There was just something enticing about the possibility of getting a report back with a little pie chart that showed my background in percentages. Must be from reading USA Today for so long.

ELSEWHERE IN THE NEWS

This election being what it is, we just had to have a feud between the pope and Donald Trump, didn't we? Someone who builds walls instead of bridges isn't a very good Christian, the pope said, in an analogy so banal I'm sure the Clinton campaign will snap it right up. Many commentators have pointed out that Vatican City has a wall all around it. The pope isn't just a spiritual leader, he's also the head of state of the Vatican, which as a government has possibly the most restrictive immigration and citizenship policies in the world.

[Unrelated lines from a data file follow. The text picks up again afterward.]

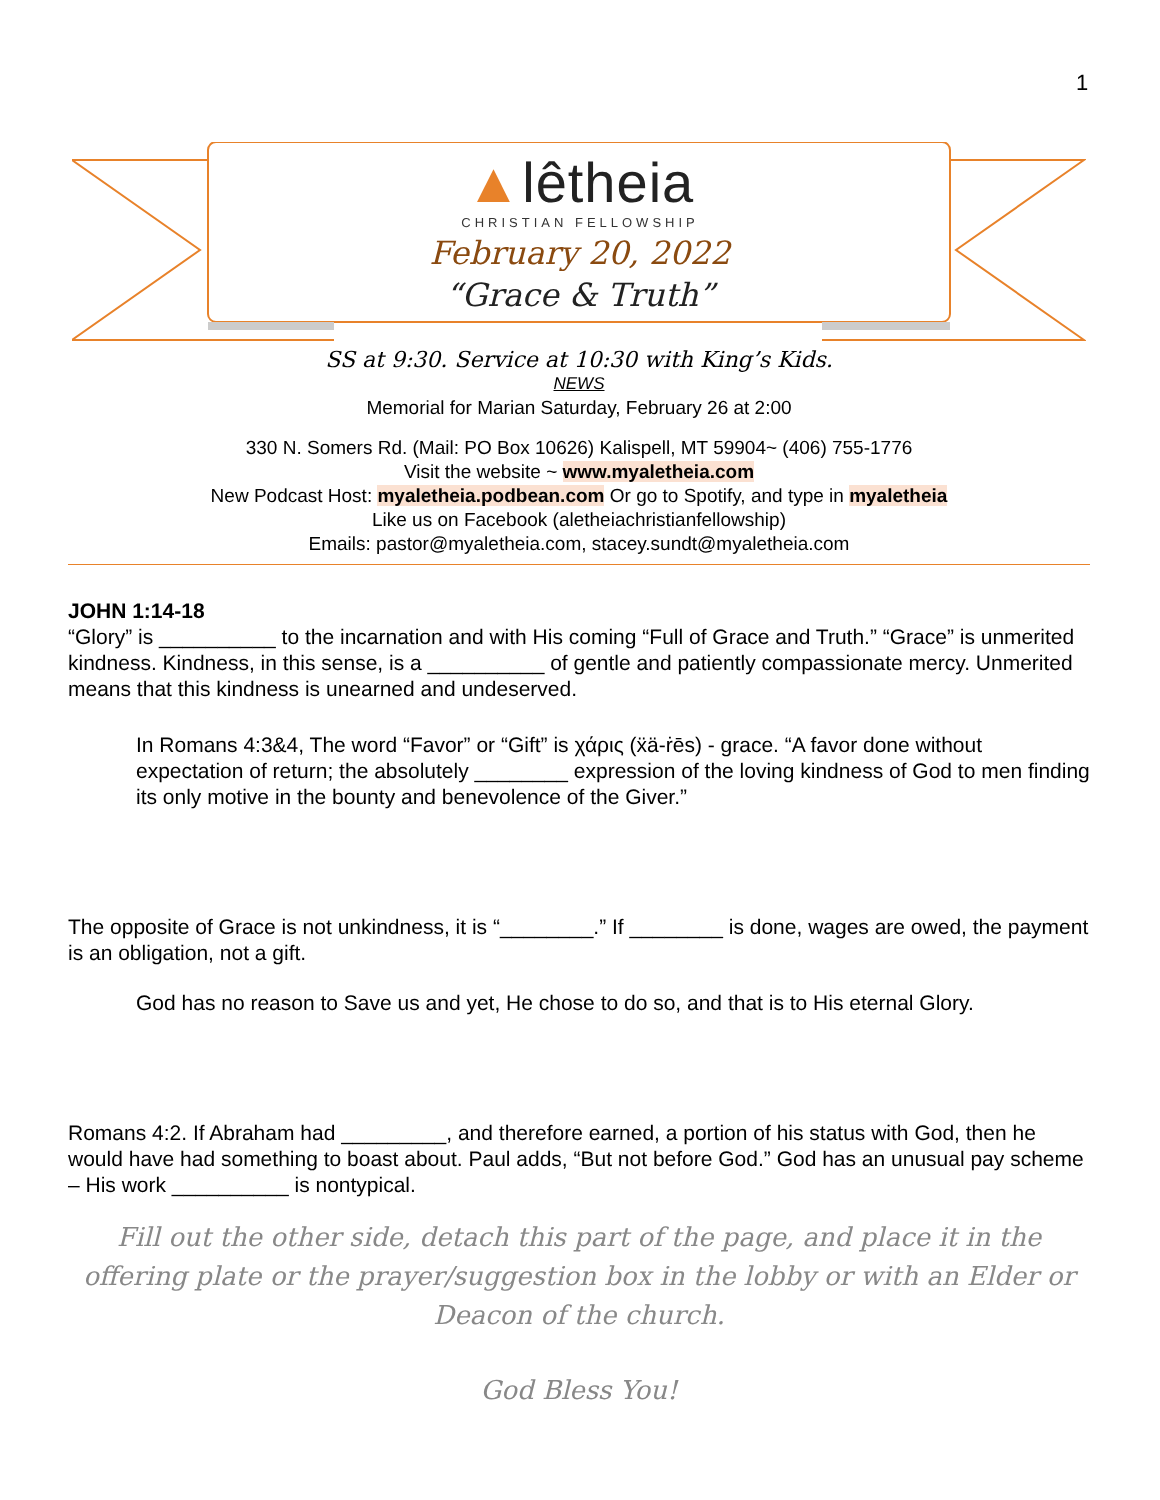1
▲lêtheia
CHRISTIAN FELLOWSHIP
February 20, 2022
“Grace & Truth”
SS at 9:30. Service at 10:30 with King’s Kids.
NEWS
Memorial for Marian Saturday, February 26 at 2:00
330 N. Somers Rd. (Mail: PO Box 10626) Kalispell, MT 59904~ (406) 755-1776
Visit the website ~ www.myaletheia.com
New Podcast Host: myaletheia.podbean.com Or go to Spotify, and type in myaletheia
Like us on Facebook (aletheiachristianfellowship)
Emails: pastor@myaletheia.com, stacey.sundt@myaletheia.com
JOHN 1:14-18
“Glory” is __________ to the incarnation and with His coming “Full of Grace and Truth.” “Grace” is unmerited kindness. Kindness, in this sense, is a __________ of gentle and patiently compassionate mercy. Unmerited means that this kindness is unearned and undeserved.
In Romans 4:3&4, The word “Favor” or “Gift” is χάρις (ẍä-ṙēs) - grace. “A favor done without expectation of return; the absolutely ________ expression of the loving kindness of God to men finding its only motive in the bounty and benevolence of the Giver.”
The opposite of Grace is not unkindness, it is “________.” If ________ is done, wages are owed, the payment is an obligation, not a gift.
God has no reason to Save us and yet, He chose to do so, and that is to His eternal Glory.
Romans 4:2. If Abraham had _________, and therefore earned, a portion of his status with God, then he would have had something to boast about. Paul adds, “But not before God.” God has an unusual pay scheme – His work __________ is nontypical.
Fill out the other side, detach this part of the page, and place it in the offering plate or the prayer/suggestion box in the lobby or with an Elder or Deacon of the church.
God Bless You!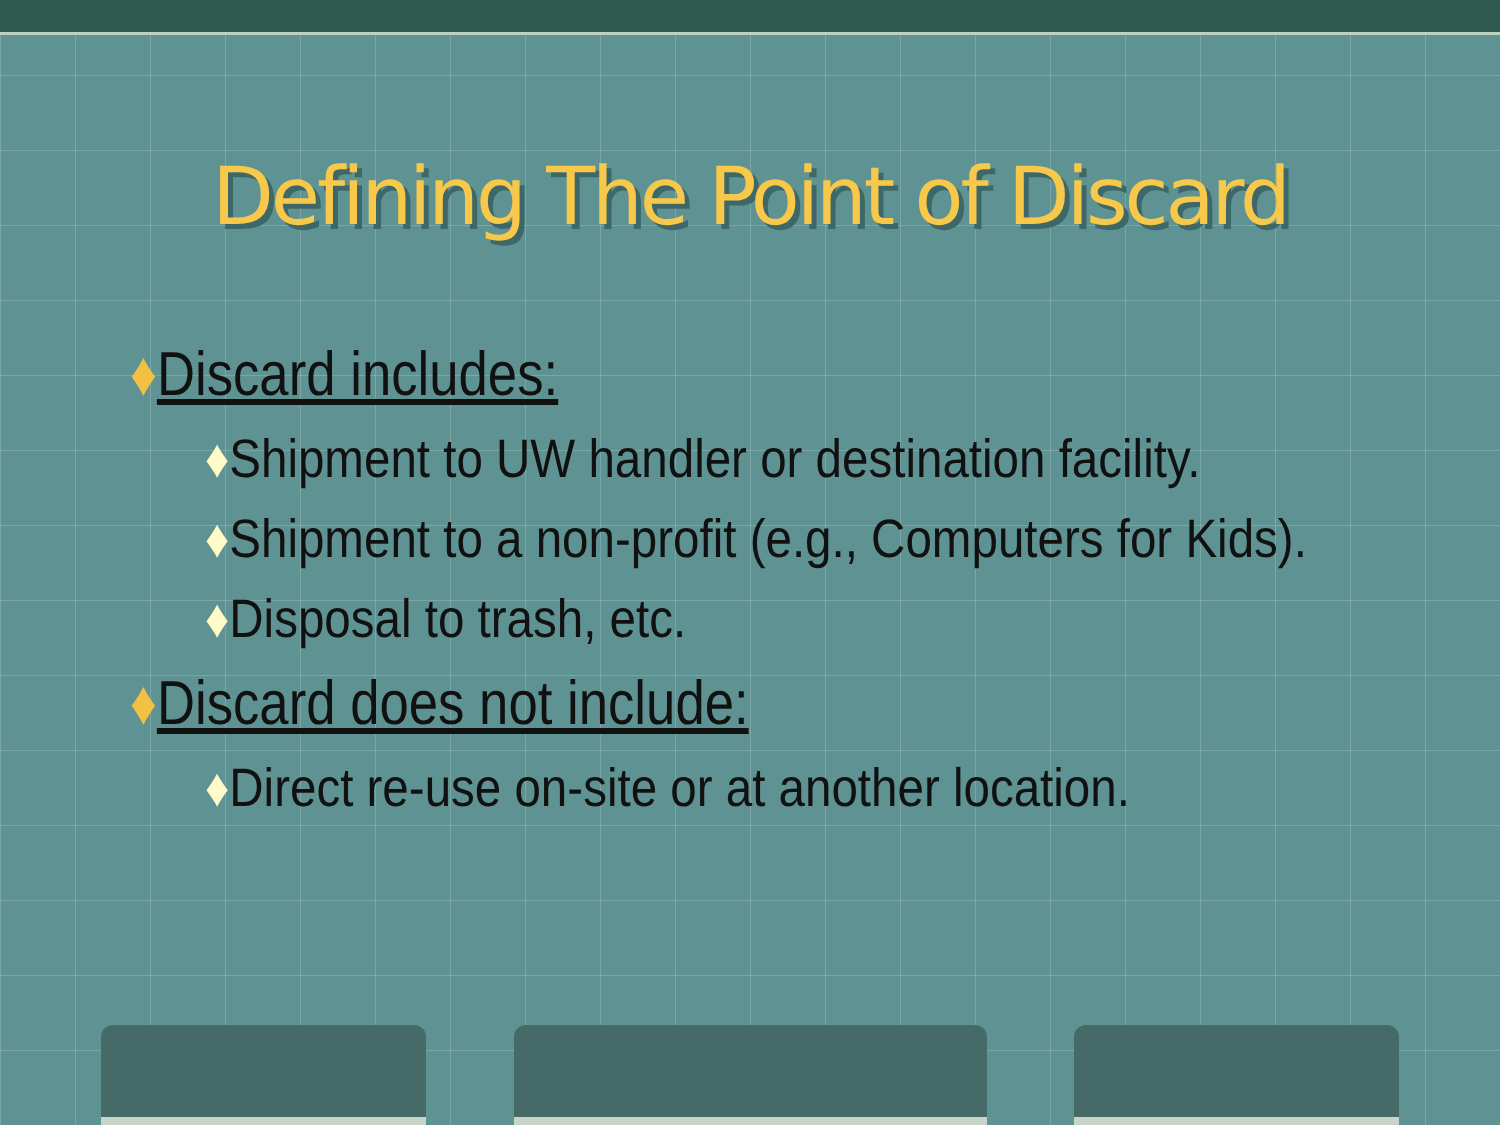Defining The Point of Discard
♦Discard includes:
♦Shipment to UW handler or destination facility.
♦Shipment to a non-profit (e.g., Computers for Kids).
♦Disposal to trash, etc.
♦Discard does not include:
♦Direct re-use on-site or at another location.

Virginia is looking at bringing back the electric chair. That's what can happen when anti-capital punishment crusaders make it more and more difficult to get the drugs for lethal injections. States won't stop executing, they'll just revert to more primitive methods.

Caitlyn Jenner says she gets more grief for being a conservative Republican than she has for being a trans. That's just cause of where you live and who you hang out with, honey. Come to the heartland, and put that grief in proper perspective for you.

Yikes. This guy envisions a scenario in which it takes until 2012 before we choose a replacement for Justice Scalia. Of course, that would require the Democrats to win the White House this year but not retake the Senate until 2020.

I think Kid Rock and I missed each other in our journeys through pop culture, so I couldn't even tell you what one of his songs is. But I'm guessing he might have lost a fan or two when he was asked who his heroes are, and he said, Jesus, George Washington, anybody that's had the balls to go and fight for this country "And hardworking people that come from not having a lot, that keep a strong family and pull themselves up from their bootstraps and make something of themselves in life, you know?

Can we just cool it with the conspiracy theories about Justice Scalia's death? They don't add up and, furthermore, detract from the seriousness with which we should be contemplating his replacement.

Heh. The new Bernie Sanders ice cream: It's $3.99 a carton, but with tax, $200 million.

This is what we're fighting against: A top spiritual leader in the Palestinian territory of Gaza told a television audience last week how and when men can beat their wives, advising not to hit them in a way that "makes the face ugly."

Susan Sarandon on backing Bernie Sanders: "I don't vote with my vagina." I will resist the urge to make the obvious cheap joke here. Even though I'm not crazy about whom she supports, she's right to use her own criteria for awarding her vote.

WORD OF THE DAY

menage (mey-NAHZH). n. — a domestic establishment; household; the persons of a household, as in: "The mysterious origins of the Morris menage may be forever hidden."